Creating the answer to hunger with food security

Creating the answer to hunger with food security Climate Smart Agriculture techniques taught by Concern have allowed people in Niger like Halou Alti to be able to produce crops for more than four years.
Drastic droughts are causing hugely challenging conditions for farmers and communities in Africa, which charity Concern are tackling, writes Chai Brady

Many Europeans have seen the devastating impacts of climate change on their own continent, with summer conflagrations regularly on the news.

This may bring home the fact that climate change is driving – to the extreme – crop insecurity in hard-hit regions of Africa more than ever before.

Some of the worst impacts have been witnessed in the Sahel region, which is the group of countries just below the Sahara Desert, including Chad, Niger and Burkina Faso – where Concern works. They have also seen disastrous impacts in the Horn of Africa.

Speaking to The Irish Catholic, Reka Sztopa of Concern, the regional director for West Africa and Sahel, said that regions under her purview have been “badly impacted” by climate change.

She said: “In these areas most people are living in rural areas and they’re almost 100% dependent, for both for income and food, on what they grow. They’re very limited in terms of agriculture, irrigation and water supply, and so they rely very, very heavily on rain-fed agriculture.


“We’re seeing the impacts of climate change in terms of shortened or very unpredictable rainy seasons where farmers don’t know when they should plant seeds or sometimes there are long periods of drought. For example, the Horn of Africa had five consecutive years of drought where basically there were no rains and then on the other side sometimes the rains would come too soon or too heavily and there is flooding, crops are lost, houses are lost, it also leads to soil erosion so it’s really this unpredictable rainfall and the lack of ability to water and irrigate crops in a different way,” Ms Sztopa said.

❛❛This could include introducing seeds that either mature faster, so they can deal with a shorter or unpredictable rainy period, or seeds that have been adapted to be drought or flood resistant”

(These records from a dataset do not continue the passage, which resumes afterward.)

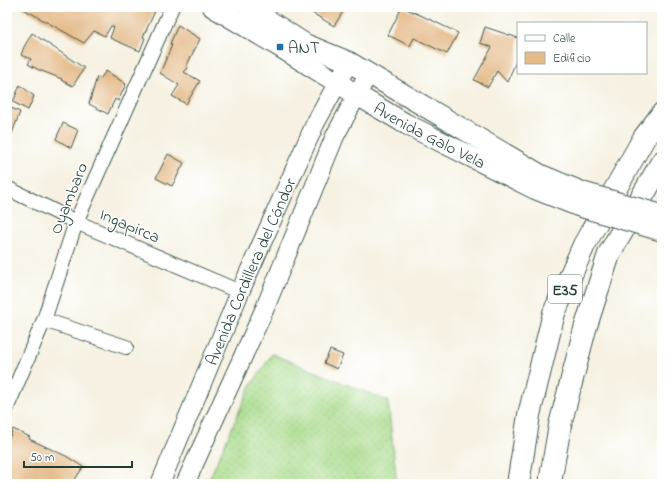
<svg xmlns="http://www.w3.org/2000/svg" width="669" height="491" font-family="'Indie Flower',sans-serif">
<defs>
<pattern id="grass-dots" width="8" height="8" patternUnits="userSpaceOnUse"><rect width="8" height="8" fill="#a8db8b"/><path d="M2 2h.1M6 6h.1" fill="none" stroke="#90bd79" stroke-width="1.8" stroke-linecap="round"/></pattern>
</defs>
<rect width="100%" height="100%" fill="#fff"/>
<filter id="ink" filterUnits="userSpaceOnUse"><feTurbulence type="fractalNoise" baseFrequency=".025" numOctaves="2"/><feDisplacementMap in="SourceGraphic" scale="8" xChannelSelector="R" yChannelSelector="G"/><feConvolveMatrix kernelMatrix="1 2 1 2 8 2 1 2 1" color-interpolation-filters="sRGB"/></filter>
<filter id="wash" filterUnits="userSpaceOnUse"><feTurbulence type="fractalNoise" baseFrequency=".012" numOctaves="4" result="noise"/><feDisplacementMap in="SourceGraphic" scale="16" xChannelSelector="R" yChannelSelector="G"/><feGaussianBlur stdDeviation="0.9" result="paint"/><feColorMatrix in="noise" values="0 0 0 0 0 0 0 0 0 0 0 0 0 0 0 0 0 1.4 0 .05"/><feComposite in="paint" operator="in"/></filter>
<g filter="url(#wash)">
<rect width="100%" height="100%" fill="#f6f1e2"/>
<path fill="url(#grass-dots)" stroke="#648c60" d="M272,354L388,401L397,484H207L249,389Z"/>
<g id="blocks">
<path fill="#e4ba88" d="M20,7H157L143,37L145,38L140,51L110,38L114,27L111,26L105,36L94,31L84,43Z
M302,7H346L334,26Z
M402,7L429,19L458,33L447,54L414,38L410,46L388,35Z
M178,25L200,39L186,67L188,68L184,72L200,81L186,104L172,96L179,85L160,73L172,45L170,44Z
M485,27L518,38V57L507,82L497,71L488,87L474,80L492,47L480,43Z
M32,33L84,68L73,86L61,80L62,79L37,69L28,64L31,59L21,55L24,47Z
M106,71L126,84L118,101L115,99L108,114L89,104L97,77L100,79Z
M20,85L34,96L28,110L13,102Z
M7,106L20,112L8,144H7Z
M63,123L78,130L71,148L56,139Z
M168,154L184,163L172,186L156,178Z
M330,350L343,355L337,369L324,363Z
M13,429L30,437L29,439L66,456L83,467L72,484H7V443Z"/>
</g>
</g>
<g filter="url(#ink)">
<use href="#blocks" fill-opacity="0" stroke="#3f584e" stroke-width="1"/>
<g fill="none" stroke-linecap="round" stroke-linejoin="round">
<defs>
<path id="minor" d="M7,188L76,222L240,292
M44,320L126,347
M7,407L44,320L76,222L172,7"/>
<g id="tertiary">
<path id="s1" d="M160,484L240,292L315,124L349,62"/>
<path d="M185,484L265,308L335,136L368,74"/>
</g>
<g id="secondary">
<path id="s2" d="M213,7L280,47L357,95L406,124L535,189L578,206"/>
<path d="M248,7L305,44L349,62L541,175L582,192"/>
</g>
<path id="trunk" d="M518,484L529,415L554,313L584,245L644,138L662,114
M551,484V477L560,425L585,329L609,254L662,162"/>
</defs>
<use href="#minor" stroke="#3f584e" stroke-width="16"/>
<use href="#tertiary" stroke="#3f584e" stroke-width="20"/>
<use href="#secondary" stroke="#3f584e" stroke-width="22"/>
<use href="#trunk" stroke="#3f584e" stroke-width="24"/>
<use href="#minor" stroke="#fff" stroke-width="14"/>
<use href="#tertiary" stroke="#fff" stroke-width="18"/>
<use href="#secondary" stroke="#fff" stroke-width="20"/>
<use href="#trunk" stroke="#fff" stroke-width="22"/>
<defs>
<path id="secondary-bridge" d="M582,192L662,215
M578,206L662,231"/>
</defs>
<use href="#secondary-bridge" stroke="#3f584e" stroke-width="22" stroke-linecap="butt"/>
<use href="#secondary-bridge" stroke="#fff" stroke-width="20"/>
</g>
</g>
<rect fill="#1f6fb2" stroke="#fff" stroke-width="1.5" x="276" y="43" width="8" height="8" rx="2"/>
<g text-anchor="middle" stroke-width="3" stroke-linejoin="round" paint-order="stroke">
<rect fill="#fff" stroke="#627771" stroke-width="1" x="548" y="275" width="34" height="28" rx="3"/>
<g font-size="16" font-weight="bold" fill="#1f3d34">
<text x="565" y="295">E35</text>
</g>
<g font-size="17" fill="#1f3d34" stroke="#fff" text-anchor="start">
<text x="288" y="53">ANT</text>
</g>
<g font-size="17" fill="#1f3d34" stroke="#fff">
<text dy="6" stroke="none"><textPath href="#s2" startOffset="252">Avenida Galo Vela</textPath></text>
<text transform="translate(68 198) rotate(-68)" y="6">Oyambaro</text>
<text transform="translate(130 225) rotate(23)" y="6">Ingapirca</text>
<text dy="6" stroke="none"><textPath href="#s1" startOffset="231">Avenida Cordillera del Cóndor</textPath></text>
</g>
</g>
<rect width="669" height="491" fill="none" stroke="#fff" stroke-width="24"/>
<rect x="517" y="22" width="130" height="52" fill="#ffffff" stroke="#a5b1ae"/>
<rect x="525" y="35" width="20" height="6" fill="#ffffff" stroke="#a5b1ae"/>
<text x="553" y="42" font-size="12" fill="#1f3d34">Calle</text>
<rect x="525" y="52" width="20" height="12" fill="#e4ba88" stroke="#a5b1ae"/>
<text x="553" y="62" font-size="12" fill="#1f3d34">Edificio</text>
<path d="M24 461v6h108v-6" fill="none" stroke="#1f3d34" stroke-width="2"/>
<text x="30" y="461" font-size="12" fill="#1f3d34" stroke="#ffffff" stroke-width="3" paint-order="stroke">50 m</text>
</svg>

Despite the gargantuan task in assisting those struggling with unpredictable climate patterns, Concern is trying to fortify communities with long-term methods to endure and prosper despite sustained periods of hardship.


One the methods is called ‘Climate Smart Agriculture’. Ms Sztopa said it has been very successful.

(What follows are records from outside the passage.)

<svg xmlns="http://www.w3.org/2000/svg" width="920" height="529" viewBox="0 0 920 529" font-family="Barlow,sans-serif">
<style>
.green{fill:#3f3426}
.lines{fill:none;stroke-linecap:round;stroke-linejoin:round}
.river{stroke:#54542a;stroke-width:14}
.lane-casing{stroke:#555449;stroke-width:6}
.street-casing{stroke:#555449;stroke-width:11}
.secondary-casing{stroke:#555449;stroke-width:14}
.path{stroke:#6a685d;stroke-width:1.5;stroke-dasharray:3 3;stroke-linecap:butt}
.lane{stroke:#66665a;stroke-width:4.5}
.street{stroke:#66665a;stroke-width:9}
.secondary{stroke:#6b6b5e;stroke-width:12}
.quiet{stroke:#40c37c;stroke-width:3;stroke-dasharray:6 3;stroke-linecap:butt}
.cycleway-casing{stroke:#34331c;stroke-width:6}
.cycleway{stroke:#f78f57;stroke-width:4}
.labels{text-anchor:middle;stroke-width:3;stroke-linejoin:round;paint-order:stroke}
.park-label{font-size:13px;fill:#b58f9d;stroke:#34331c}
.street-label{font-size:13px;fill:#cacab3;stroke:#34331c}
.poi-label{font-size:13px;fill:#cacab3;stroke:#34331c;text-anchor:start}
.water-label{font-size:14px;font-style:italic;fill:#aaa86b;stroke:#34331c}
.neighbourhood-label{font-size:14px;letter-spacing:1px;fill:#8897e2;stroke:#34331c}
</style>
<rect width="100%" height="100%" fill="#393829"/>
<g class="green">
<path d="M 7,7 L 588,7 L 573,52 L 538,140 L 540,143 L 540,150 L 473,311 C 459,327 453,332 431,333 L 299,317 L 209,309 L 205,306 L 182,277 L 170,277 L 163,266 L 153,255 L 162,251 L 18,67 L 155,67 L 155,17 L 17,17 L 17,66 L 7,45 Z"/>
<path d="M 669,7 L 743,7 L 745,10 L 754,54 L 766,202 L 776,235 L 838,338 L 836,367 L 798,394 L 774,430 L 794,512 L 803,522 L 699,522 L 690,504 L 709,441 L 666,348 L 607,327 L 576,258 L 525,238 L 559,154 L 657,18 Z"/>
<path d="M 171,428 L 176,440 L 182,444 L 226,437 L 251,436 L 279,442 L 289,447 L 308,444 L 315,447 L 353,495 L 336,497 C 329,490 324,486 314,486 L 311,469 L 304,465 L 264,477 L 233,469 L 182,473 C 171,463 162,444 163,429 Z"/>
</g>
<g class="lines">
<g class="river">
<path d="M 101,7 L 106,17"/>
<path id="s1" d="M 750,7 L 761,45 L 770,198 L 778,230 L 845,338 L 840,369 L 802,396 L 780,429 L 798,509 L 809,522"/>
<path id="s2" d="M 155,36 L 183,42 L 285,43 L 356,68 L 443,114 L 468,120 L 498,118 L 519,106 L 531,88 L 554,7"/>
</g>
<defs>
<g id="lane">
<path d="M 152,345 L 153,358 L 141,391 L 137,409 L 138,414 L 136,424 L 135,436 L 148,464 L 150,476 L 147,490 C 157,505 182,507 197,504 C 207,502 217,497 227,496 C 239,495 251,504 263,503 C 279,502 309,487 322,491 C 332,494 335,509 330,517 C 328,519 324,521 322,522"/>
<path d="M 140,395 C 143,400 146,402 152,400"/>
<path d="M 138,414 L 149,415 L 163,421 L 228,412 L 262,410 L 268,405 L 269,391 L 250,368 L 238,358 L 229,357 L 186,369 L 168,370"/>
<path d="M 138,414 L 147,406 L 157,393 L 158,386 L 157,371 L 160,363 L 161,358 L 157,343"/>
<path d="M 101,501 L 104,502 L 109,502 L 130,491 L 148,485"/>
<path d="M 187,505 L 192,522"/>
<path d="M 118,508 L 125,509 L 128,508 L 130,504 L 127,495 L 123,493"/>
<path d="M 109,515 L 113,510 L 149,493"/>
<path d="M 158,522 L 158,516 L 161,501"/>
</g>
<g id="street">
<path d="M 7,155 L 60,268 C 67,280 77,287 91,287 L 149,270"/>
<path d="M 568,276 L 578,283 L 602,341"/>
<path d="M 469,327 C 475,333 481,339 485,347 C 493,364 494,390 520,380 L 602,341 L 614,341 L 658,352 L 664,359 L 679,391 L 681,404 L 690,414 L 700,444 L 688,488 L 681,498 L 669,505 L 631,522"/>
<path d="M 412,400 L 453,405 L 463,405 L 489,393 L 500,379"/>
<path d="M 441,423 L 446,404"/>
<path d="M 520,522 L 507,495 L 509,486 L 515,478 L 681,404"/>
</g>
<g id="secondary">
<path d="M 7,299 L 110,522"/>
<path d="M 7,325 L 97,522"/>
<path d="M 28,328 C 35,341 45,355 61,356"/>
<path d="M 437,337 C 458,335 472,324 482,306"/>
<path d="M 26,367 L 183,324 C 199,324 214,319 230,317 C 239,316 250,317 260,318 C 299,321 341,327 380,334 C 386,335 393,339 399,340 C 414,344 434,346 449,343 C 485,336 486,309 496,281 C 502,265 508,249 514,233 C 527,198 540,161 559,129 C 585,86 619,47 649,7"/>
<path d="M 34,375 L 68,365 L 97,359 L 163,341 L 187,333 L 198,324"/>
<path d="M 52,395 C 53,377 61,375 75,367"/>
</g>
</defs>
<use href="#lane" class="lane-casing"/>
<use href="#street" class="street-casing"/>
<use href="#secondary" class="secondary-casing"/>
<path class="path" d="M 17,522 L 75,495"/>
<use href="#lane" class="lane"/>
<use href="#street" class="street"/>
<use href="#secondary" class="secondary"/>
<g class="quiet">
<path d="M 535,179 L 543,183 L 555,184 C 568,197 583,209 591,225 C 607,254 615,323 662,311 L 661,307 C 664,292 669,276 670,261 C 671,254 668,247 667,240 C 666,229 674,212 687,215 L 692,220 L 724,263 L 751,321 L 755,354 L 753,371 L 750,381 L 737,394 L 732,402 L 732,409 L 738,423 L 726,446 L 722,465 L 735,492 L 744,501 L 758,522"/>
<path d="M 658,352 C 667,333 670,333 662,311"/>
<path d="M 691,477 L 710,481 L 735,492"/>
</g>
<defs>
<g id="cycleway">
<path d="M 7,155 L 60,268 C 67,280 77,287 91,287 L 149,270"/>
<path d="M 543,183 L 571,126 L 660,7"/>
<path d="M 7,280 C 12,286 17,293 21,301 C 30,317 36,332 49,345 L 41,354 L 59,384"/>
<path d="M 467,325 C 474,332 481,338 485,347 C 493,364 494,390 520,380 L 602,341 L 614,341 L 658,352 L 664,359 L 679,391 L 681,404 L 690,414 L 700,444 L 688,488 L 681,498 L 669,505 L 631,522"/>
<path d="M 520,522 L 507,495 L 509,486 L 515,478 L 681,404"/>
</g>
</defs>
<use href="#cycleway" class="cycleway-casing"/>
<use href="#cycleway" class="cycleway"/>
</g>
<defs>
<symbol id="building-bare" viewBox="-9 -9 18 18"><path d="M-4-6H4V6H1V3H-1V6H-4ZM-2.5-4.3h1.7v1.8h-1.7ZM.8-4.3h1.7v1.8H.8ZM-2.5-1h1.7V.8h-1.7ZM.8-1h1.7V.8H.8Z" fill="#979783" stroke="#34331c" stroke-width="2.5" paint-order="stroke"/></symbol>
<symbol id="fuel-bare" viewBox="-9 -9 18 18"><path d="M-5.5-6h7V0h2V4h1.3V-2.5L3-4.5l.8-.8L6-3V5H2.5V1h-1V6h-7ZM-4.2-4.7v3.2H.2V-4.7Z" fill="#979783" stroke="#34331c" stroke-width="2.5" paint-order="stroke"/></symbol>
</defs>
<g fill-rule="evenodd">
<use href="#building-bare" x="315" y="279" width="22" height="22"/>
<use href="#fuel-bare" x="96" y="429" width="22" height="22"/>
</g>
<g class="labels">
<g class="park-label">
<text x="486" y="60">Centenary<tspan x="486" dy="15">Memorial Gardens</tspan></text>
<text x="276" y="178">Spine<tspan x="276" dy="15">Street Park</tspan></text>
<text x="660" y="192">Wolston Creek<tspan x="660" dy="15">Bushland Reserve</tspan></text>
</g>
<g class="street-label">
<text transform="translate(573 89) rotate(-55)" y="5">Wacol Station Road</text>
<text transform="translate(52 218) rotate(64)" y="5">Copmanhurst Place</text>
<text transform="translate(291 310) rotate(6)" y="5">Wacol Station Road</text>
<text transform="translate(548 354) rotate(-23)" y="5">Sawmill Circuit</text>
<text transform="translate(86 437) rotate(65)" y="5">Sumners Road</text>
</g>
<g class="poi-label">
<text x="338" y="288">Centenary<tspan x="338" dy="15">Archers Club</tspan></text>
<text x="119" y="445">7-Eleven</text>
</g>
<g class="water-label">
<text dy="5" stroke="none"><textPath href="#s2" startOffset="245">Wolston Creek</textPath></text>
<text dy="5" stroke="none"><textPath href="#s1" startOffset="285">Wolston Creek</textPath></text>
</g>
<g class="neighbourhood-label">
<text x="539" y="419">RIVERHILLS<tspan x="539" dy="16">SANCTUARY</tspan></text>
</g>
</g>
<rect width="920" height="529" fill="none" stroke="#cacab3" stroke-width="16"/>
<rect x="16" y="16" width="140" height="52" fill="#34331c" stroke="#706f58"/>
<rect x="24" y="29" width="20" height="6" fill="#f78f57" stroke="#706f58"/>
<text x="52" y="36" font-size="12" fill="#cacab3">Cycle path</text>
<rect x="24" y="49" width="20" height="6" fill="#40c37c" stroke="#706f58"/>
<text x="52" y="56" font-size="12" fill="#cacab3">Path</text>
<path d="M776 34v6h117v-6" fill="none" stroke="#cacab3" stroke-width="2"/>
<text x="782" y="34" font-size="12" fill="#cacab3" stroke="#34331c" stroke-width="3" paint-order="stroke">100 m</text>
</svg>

Explaining the concept, she said that Climate Smart Agriculture is just a number of actions in which the charity engage communities in order to help them deal with the unpredictable climate. This could include introducing seeds that either mature faster, so they can deal with a shorter or unpredictable rainy period, or seeds that have been adapted to be drought or flood resistant.

Ms Sztopa said: “We also encourage people to decrease the tillage, so that we’re preserving the soil structure and retaining moisture and as many nutrients as possible in the soil because in many areas people traditionally would use a burning method where they would burn the land and that would release ash into the soil. This obviously leads to loss of forest and vegetation cover and in the long term really degrades the soil so we work with communities to encourage better soil management.”

The charity would also promote and provide trees that are good fruit crops but also help to enrich the soil in agricultural areas, while at the same time providing shade as well as defending against the wind. Overall they help retain moisture in the soil.

“Another thing that we do is work with communities and farmers on how to conserve their food stock: how to store seeds or how to process their harvests to avoid it deteriorating which can happen when there is long periods of rain, for example, and moisture gets in to the seeds,” Ms Sztopa said.

“So it’s really a whole series of actions that we take, working together with communities and farmers on things that are adapted specifically to the crops that they grow and the environment that they’re growing them in to make sure that they have the maximum possible yield of their harvest.”

Giving Niger, where the charity has worked for 20 years, as a case study, she said: “A lot of farming communities have been able to double and sometimes triple the yield of certain staple crops in the country within the communities they work.


“The charity has introduced vegetable gardening, which is adapted to very dry areas, so instead of big plots of vegetables they encourage ‘sack gardening’ where vegetables are grown around the household and can be watered with ‘grey water’ from the kitchen and this can help increase nutritional diversity and have fruits and vegetables in the off-season and in-between.”

To make these programmes possible, Concern has highlighted the importance of the continued reception of legacy gifts which are “invaluable contributions”. Regardless of their monetary value, each legacy donation plays a vital role in enabling the charity to continue its work, especially in developing Climate Smart Agriculture, in the most impoverished regions until the day their services are no longer required.

For Ms Sztopa, she said: “In terms of legacy giving, I think that the support to Concern to run our programmes in areas like the Sahel and the Horn of Africa is very dependent on the Irish public to help us with that work, and to expand and to be able to reach people in other areas who maybe don’t have that support at that moment.”

She added that if the charity made no intervention in the areas in which it works, “we would be seeing a much larger number of people in crisis or in food insecurity… that means people are going more than a day without eating anything”.